Spring here in Harney County is cold and wet. Flowers, grass and tree buds get froze back so many times it is a wonder anything ever grows. Today, was a typical spring day. A skiff of snow followed by a sunny cold day. We delivered a heifer 30 miles away, and found ourselves driving in two inches of snow. The snow was coming down hard and blowing to beat the band.

I realized, I truly enjoy this time of year. Yes, it has its down falls. Heater on, heater off. Windshield wipers on, wipers off. Coat off, sweat shirt on, coat on again. The other day I was wishing I had a tee shirt on under the sweat shirt so I could take the sweat shirt off. Twenty minutes of sweating and I had my coat back on wishing I had worn Elmer my faithful wool cap with the ear flaps.

Where is all the enjoyment? Well, it is in watching new life. It has been a couple of weeks ago, and it was a very cold day. One of the cows was in labor. I thought, I should bring her up to the barn as cold as it is, my second thought was aw I will just bring them up after she calves. I found myself sitting out in the field watching her calve. After, 50 something years watching a cow calve is still interesting and exciting. Watching the calf struggle to its feet getting stronger with each attempt, and watching the new one suck for the first time is liken to my favorite football team making a touchdown.

As March comes to an end there are only a few cows left to calve. Now, is the time for fence mending, vaccinating cows and moving cattle to the Wright’s Point pastures. As we find time marching on, our old bodies complain from the not so hard work. Our days consist of running chain saws to cut sagebrush out of fence lines, hammering staples into those 50 year old juniper posts and playing I wish I could get this dang tee post clip out of the bag of 25 clips all twisted together. We come home at night dragging our you know what’s, racing each other for the Tylenol bottle. I refer to Tylenol as my old woman medicine.
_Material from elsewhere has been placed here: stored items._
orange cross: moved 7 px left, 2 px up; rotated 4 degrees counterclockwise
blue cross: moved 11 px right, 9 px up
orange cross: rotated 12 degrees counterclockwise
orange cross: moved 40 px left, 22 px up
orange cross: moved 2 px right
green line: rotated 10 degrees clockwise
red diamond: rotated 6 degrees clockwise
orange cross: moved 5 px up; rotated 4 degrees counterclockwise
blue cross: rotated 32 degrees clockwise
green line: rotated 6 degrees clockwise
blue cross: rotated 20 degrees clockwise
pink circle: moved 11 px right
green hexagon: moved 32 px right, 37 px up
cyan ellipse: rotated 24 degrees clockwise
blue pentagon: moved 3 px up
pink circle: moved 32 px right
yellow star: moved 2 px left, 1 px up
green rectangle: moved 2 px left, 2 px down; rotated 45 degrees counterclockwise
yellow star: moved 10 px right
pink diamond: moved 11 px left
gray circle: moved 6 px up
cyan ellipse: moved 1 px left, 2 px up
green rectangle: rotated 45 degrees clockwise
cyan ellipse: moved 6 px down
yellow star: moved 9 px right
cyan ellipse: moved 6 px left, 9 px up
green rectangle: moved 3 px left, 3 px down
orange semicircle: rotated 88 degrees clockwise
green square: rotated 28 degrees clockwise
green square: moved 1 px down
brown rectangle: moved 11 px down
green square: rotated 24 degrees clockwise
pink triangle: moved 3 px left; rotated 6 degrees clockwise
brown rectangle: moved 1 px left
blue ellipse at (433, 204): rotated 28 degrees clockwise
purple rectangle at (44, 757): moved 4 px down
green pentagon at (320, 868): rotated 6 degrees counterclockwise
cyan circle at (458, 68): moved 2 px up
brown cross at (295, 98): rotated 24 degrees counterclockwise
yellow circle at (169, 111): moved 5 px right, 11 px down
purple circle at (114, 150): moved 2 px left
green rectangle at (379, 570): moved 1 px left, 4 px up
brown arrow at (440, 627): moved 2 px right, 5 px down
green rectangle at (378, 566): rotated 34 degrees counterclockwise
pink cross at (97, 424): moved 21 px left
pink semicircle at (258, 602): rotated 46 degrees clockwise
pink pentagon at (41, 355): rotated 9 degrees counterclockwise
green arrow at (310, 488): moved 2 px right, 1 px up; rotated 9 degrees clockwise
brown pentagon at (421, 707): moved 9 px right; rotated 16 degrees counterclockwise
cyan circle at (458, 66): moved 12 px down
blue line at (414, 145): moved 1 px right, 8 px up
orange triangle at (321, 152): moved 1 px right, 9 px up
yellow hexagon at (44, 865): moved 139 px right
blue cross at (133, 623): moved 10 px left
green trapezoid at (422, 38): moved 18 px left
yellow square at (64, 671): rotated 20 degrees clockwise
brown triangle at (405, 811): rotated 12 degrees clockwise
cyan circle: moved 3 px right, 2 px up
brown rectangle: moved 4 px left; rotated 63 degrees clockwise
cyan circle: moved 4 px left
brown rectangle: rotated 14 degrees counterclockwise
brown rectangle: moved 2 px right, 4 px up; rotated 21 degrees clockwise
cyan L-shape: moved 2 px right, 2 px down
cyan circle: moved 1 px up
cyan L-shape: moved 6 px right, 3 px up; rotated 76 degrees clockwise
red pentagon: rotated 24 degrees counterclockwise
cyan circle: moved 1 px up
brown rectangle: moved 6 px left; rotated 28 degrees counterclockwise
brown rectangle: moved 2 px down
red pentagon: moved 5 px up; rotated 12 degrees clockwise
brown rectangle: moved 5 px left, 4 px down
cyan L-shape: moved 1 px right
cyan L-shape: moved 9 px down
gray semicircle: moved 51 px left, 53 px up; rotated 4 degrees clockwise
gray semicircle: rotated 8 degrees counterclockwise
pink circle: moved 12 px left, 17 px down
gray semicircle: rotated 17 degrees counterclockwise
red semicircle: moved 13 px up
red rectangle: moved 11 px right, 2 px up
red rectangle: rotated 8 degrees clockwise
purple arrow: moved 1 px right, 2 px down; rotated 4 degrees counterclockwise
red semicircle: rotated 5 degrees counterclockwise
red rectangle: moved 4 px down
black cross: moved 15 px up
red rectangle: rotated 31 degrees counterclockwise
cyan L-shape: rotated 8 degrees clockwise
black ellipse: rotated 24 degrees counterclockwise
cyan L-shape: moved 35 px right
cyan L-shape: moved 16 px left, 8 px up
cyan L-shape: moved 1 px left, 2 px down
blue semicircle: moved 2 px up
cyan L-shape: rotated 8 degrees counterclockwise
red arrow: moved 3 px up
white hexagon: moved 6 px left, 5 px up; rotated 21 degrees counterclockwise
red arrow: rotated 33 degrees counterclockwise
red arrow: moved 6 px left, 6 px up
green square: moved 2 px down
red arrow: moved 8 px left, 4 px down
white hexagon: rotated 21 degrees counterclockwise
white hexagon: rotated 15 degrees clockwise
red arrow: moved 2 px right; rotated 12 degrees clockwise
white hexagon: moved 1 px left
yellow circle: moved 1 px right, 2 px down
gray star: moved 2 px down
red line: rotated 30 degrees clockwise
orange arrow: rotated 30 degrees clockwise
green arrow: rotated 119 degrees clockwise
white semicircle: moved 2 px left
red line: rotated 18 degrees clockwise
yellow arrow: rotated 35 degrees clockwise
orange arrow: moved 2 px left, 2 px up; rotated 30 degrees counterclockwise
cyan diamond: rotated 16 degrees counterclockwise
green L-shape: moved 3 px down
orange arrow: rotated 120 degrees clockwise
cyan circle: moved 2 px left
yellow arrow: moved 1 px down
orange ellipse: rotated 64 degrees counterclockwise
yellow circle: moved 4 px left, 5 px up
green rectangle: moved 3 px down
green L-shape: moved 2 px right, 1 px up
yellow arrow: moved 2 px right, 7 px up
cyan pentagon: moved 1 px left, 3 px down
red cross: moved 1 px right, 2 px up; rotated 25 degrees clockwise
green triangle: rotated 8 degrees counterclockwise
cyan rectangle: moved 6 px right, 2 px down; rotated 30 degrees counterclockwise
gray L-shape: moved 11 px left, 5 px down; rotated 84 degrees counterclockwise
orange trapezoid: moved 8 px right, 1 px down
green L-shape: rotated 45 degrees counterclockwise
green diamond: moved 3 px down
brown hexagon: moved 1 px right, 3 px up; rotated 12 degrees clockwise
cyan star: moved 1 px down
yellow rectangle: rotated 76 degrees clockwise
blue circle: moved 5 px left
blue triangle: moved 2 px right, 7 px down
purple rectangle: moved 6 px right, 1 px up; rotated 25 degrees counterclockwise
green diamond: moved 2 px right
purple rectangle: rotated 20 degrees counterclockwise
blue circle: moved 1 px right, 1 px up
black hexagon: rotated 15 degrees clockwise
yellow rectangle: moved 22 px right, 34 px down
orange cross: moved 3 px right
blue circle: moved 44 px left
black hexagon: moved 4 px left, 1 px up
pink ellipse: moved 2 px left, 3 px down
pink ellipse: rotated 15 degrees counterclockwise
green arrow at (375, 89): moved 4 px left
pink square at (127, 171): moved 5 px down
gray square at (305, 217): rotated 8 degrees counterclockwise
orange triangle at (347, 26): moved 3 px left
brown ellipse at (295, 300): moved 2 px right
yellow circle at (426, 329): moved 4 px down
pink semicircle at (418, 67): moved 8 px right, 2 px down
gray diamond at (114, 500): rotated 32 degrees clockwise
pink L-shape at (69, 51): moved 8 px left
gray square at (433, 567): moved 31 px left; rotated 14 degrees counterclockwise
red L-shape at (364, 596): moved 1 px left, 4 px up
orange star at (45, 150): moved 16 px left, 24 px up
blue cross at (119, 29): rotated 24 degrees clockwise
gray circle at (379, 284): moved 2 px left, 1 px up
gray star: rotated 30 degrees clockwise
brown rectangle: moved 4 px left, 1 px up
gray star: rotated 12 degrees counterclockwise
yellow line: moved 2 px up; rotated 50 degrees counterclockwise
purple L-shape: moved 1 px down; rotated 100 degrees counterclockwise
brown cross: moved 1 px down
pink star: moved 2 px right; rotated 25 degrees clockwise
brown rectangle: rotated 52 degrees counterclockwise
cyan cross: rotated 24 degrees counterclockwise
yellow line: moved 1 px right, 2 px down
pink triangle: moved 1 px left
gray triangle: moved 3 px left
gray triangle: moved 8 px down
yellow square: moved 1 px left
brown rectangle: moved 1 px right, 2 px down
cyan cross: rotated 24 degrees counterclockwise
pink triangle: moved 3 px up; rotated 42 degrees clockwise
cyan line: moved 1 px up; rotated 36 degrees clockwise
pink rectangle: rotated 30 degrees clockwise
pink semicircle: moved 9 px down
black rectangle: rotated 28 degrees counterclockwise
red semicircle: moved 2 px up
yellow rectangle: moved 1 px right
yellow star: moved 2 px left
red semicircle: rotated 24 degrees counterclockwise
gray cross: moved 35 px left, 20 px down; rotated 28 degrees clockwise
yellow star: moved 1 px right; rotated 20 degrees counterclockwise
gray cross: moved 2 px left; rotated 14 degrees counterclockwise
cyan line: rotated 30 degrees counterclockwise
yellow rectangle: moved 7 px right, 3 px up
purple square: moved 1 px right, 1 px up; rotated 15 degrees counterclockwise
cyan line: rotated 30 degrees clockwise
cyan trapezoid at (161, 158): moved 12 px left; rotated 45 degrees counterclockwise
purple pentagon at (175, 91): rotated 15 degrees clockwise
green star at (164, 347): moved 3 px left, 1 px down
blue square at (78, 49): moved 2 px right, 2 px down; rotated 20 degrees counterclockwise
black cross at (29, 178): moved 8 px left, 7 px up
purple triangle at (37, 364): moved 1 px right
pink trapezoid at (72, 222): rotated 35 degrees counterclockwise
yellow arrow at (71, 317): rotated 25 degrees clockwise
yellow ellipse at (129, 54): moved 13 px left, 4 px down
At the end of the day we head out to tend to our chores. Gather the eggs, feed the 16 year old Mandy cow a bit of grain and pitch a little hay. Then, we both head out to check the cows and heifers to see who is going to calve next. Determine if or who needs to come to the barn for the night. We get a little help from the National Weather Service for our determinations.

Then, comes my favorite time. We call it the daily calf races. As the evening comes to an end the calves all come to life. They buck, head butt each other and race around the meadow. They make me laugh as some of their dams chase after them trying to gain some kind of control. It is certainly notable when a very tiny youngster pulls out a can of whip ass on an older, or larger calf. It reminds me of a bunch of children playing at the park. Some Moms are busy eating, some Moms are busy socializing and others are chasing their children screaming their child’s first, middle and last name.